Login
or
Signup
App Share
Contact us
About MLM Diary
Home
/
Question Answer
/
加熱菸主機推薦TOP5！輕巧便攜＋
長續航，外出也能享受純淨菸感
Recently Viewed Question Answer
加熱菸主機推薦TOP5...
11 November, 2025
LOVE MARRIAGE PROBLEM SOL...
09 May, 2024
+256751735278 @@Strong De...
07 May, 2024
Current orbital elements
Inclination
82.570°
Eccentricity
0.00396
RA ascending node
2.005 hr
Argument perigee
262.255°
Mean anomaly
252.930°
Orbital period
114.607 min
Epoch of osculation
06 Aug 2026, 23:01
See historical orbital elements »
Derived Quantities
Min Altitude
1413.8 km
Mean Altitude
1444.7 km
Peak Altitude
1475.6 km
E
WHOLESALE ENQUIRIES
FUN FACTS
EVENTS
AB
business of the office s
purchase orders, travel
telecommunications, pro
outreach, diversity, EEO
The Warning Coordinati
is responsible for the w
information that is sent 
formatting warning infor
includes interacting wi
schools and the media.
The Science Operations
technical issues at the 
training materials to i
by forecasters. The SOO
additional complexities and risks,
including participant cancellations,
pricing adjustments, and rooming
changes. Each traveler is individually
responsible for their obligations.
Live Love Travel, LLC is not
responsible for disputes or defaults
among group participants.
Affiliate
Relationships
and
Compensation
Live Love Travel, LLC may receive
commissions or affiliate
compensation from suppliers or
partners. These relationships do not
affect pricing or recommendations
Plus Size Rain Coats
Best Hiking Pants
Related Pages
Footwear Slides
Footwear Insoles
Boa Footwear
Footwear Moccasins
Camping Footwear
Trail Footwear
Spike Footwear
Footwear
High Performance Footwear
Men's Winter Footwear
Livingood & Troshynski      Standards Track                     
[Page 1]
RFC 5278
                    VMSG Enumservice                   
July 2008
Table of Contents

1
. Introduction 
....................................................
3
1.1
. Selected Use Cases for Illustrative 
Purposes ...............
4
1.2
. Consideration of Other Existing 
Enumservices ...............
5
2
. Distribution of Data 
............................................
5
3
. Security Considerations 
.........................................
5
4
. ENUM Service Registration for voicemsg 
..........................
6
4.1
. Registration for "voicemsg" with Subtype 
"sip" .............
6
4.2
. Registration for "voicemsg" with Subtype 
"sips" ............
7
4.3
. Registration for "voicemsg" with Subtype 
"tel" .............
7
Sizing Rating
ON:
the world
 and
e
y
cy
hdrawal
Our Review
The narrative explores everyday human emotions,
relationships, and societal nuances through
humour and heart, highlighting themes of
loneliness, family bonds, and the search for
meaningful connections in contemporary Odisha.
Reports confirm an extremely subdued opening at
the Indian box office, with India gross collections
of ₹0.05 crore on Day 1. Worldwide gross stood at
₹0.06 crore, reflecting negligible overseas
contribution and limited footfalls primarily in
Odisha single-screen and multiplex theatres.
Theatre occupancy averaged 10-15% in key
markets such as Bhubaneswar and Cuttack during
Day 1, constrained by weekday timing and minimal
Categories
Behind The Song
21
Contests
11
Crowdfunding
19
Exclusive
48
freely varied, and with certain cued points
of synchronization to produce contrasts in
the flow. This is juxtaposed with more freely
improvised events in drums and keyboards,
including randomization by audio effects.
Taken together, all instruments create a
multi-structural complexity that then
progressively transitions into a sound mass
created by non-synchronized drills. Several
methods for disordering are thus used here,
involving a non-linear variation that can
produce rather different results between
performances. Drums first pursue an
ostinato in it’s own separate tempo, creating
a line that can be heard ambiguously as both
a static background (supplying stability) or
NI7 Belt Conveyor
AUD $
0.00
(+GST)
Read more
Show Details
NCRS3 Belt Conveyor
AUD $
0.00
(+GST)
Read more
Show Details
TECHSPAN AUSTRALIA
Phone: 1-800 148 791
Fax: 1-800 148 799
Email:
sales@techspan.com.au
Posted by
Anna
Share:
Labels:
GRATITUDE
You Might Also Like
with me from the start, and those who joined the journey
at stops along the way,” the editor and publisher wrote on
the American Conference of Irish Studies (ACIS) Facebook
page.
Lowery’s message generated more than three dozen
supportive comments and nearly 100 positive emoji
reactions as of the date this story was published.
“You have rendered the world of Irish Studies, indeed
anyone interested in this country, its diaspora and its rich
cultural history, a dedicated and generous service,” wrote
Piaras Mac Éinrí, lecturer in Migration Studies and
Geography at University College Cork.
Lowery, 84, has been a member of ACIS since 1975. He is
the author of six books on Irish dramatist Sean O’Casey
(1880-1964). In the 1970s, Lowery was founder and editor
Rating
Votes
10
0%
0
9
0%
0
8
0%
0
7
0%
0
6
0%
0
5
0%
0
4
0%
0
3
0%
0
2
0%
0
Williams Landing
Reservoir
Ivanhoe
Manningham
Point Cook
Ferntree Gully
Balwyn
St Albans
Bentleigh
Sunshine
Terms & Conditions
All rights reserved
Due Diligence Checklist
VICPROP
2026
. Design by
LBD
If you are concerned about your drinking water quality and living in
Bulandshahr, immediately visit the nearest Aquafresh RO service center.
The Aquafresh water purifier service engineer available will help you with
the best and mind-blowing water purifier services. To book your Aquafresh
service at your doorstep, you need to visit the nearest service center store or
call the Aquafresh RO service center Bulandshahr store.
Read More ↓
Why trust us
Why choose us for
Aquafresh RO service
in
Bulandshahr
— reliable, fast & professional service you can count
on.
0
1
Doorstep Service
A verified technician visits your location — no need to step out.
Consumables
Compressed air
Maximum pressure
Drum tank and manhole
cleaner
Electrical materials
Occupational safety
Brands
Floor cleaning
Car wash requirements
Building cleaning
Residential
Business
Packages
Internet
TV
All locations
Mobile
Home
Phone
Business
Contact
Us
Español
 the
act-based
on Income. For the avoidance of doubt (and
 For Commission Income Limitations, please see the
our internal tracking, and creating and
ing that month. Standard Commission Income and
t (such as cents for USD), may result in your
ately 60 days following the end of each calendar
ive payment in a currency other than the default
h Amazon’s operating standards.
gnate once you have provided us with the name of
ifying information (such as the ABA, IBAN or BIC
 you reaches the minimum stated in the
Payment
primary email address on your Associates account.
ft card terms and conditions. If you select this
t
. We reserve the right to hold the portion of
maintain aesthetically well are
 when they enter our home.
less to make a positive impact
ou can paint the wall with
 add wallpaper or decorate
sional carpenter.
··········
What you will do >> Switch "Footwear" to "Shoes" and write out the lines again, leaving everything else unchanged. Start at the beginning of the rows and continue through the line containing "Table of Contents".

Reply to the exercise >>
Login
or
Signup
App Share
Contact us
About MLM Diary
Home
/
Question Answer
/
加熱菸主機推薦TOP5！輕巧便攜＋
長續航，外出也能享受純淨菸感
Recently Viewed Question Answer
加熱菸主機推薦TOP5...
11 November, 2025
LOVE MARRIAGE PROBLEM SOL...
09 May, 2024
+256751735278 @@Strong De...
07 May, 2024
Current orbital elements
Inclination
82.570°
Eccentricity
0.00396
RA ascending node
2.005 hr
Argument perigee
262.255°
Mean anomaly
252.930°
Orbital period
114.607 min
Epoch of osculation
06 Aug 2026, 23:01
See historical orbital elements »
Derived Quantities
Min Altitude
1413.8 km
Mean Altitude
1444.7 km
Peak Altitude
1475.6 km
E
WHOLESALE ENQUIRIES
FUN FACTS
EVENTS
AB
business of the office s
purchase orders, travel
telecommunications, pro
outreach, diversity, EEO
The Warning Coordinati
is responsible for the w
information that is sent 
formatting warning infor
includes interacting wi
schools and the media.
The Science Operations
technical issues at the 
training materials to i
by forecasters. The SOO
additional complexities and risks,
including participant cancellations,
pricing adjustments, and rooming
changes. Each traveler is individually
responsible for their obligations.
Live Love Travel, LLC is not
responsible for disputes or defaults
among group participants.
Affiliate
Relationships
and
Compensation
Live Love Travel, LLC may receive
commissions or affiliate
compensation from suppliers or
partners. These relationships do not
affect pricing or recommendations
Plus Size Rain Coats
Best Hiking Pants
Related Pages
Shoes Slides
Shoes Insoles
Boa Shoes
Shoes Moccasins
Camping Shoes
Trail Shoes
Spike Shoes
Shoes
High Performance Shoes
Men's Winter Shoes
Livingood & Troshynski      Standards Track                     
[Page 1]
RFC 5278
                    VMSG Enumservice                   
July 2008
Table of Contents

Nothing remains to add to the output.